The short answer is no. However, Chelsea have a claim to have done that. Jose Mourinho's team of 2005-06 were champions and, by winning each of their first nine league games, made a perfect start to the season.

Nevertheless, the fixture list means that, technically, they were not top throughout. The season began on August 13, but Chelsea did not play until the following day, when they beat Wigan 1-0. That took them from 13th - because 12 other teams had picked up at least a point the previous day - to sixth place, but only behind early-season pacesetters Charlton on goal difference.

The following weekend, and for the second round of fixtures, Chelsea again played on the Sunday. So they slipped down to ninth on the Saturday before a 1-0 win against Arsenal took them up to fourth, level on points with Tottenham, who were top, but with an inferior goal difference.

The third round of games came in the following midweek. Chelsea, who played on Wednesday, again kicked off after many other teams, and dropped to fifth on Tuesday night. When Mourinho's team beat West Brom 4-0 on the Wednesday, they went top. It was August 24 and from then on, they remained in front until the campaign concluded on May 7. So while Chelsea were briefly behind others, they never trailed anyone who had played the same number of games except on goal difference.

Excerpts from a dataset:
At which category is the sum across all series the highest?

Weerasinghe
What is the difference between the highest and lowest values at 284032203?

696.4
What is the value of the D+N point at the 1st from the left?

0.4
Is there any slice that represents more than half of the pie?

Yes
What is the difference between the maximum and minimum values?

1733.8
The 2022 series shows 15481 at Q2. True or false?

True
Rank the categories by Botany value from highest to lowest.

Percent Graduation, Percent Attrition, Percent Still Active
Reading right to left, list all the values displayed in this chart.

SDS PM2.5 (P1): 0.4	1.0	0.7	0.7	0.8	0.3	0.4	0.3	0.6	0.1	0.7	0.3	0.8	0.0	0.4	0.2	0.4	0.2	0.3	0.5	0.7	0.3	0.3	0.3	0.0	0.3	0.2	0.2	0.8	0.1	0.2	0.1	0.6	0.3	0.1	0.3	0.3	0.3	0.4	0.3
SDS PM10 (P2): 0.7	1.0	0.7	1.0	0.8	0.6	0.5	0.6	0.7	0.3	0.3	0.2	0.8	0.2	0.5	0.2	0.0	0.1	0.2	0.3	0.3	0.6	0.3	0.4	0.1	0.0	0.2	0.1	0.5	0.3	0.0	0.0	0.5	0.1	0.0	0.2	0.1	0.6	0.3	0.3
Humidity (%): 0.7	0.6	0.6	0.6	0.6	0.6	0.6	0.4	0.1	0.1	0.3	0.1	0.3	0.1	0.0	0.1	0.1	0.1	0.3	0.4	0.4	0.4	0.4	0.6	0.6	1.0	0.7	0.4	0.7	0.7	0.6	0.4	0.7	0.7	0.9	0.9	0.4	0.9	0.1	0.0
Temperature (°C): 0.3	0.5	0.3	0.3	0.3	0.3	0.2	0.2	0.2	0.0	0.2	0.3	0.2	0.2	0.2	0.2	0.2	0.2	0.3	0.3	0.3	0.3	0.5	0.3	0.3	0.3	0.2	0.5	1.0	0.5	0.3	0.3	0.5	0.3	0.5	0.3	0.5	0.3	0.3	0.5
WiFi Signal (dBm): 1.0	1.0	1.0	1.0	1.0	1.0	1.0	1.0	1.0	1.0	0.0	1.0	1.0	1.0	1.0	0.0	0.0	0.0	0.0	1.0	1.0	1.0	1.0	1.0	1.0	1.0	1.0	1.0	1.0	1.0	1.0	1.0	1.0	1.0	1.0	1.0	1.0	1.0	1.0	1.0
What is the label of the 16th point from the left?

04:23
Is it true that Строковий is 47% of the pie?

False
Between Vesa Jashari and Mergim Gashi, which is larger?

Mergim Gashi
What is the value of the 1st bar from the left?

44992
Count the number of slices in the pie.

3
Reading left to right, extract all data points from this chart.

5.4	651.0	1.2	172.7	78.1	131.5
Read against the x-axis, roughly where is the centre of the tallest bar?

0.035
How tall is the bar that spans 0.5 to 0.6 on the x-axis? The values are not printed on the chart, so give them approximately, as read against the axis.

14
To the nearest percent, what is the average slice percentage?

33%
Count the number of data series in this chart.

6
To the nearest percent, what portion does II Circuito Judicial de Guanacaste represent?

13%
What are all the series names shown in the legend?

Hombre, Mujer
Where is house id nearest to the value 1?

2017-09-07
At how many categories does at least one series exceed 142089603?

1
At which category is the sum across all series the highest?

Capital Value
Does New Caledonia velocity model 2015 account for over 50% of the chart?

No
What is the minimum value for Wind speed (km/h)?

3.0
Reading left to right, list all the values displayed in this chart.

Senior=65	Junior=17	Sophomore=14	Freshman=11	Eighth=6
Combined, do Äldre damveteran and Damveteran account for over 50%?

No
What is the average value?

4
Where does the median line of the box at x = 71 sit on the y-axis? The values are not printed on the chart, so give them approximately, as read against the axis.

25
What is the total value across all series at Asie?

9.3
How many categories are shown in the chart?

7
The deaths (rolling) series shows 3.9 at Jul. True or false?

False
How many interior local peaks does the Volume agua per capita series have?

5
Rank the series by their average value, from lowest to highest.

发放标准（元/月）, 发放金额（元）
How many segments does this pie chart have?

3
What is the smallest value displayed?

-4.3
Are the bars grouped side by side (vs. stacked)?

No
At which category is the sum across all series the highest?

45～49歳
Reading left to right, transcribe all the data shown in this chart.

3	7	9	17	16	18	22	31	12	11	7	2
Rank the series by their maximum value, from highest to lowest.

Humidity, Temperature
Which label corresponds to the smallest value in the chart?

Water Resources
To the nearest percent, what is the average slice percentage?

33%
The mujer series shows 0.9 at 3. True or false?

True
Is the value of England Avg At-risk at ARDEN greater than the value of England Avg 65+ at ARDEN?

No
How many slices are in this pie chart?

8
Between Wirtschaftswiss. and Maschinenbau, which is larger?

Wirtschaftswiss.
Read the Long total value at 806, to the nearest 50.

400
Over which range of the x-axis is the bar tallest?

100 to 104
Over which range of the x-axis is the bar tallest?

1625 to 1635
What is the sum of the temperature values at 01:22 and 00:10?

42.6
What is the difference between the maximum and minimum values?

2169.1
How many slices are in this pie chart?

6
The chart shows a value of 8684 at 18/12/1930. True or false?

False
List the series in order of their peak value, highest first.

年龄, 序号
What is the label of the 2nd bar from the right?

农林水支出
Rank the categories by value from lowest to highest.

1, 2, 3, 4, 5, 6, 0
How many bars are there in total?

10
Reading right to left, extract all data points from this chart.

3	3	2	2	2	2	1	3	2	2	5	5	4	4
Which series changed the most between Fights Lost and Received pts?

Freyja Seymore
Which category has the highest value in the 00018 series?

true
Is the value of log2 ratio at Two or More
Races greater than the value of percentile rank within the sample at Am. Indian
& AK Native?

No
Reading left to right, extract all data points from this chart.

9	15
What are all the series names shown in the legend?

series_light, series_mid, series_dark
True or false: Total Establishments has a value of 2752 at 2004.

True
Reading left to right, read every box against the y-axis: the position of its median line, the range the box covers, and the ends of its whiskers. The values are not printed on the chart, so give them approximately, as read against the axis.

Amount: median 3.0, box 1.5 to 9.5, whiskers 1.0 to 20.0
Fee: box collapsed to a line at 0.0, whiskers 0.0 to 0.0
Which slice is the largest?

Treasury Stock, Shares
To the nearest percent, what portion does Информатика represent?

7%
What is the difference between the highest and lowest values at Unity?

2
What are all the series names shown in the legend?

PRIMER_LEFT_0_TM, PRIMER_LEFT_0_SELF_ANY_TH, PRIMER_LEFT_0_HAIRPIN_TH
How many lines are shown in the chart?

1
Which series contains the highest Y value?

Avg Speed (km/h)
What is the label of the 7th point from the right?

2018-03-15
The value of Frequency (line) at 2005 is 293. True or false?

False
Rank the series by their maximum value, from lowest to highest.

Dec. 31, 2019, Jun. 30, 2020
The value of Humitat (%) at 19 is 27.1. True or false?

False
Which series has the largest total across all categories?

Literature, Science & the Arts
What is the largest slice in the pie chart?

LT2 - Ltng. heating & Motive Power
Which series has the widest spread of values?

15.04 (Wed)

**Required action A**
In the text on Chelsea's 2005-06 season, which team did Chelsea beat 4-0 to go top of the table?
**Required action B**
Carry on the text about Chelsea's 2005-06 title season from its final sentence.

**Response box A**
West Brom

**Response box B**
In the old Division One, by the way, Tottenham's Double winners of 1960-61 were top after they had played each of their 42 league games. However, unlike Mourinho's Chelsea, their early season fixtures were before those of some of their rivals and so, when Sheffield Wednesday won their second game, they displaced Spurs at the top on goal average. To confuse matters, however, had goal difference been the deciding factor when teams were level on points, as it now is, Tottenham would have remained in first place.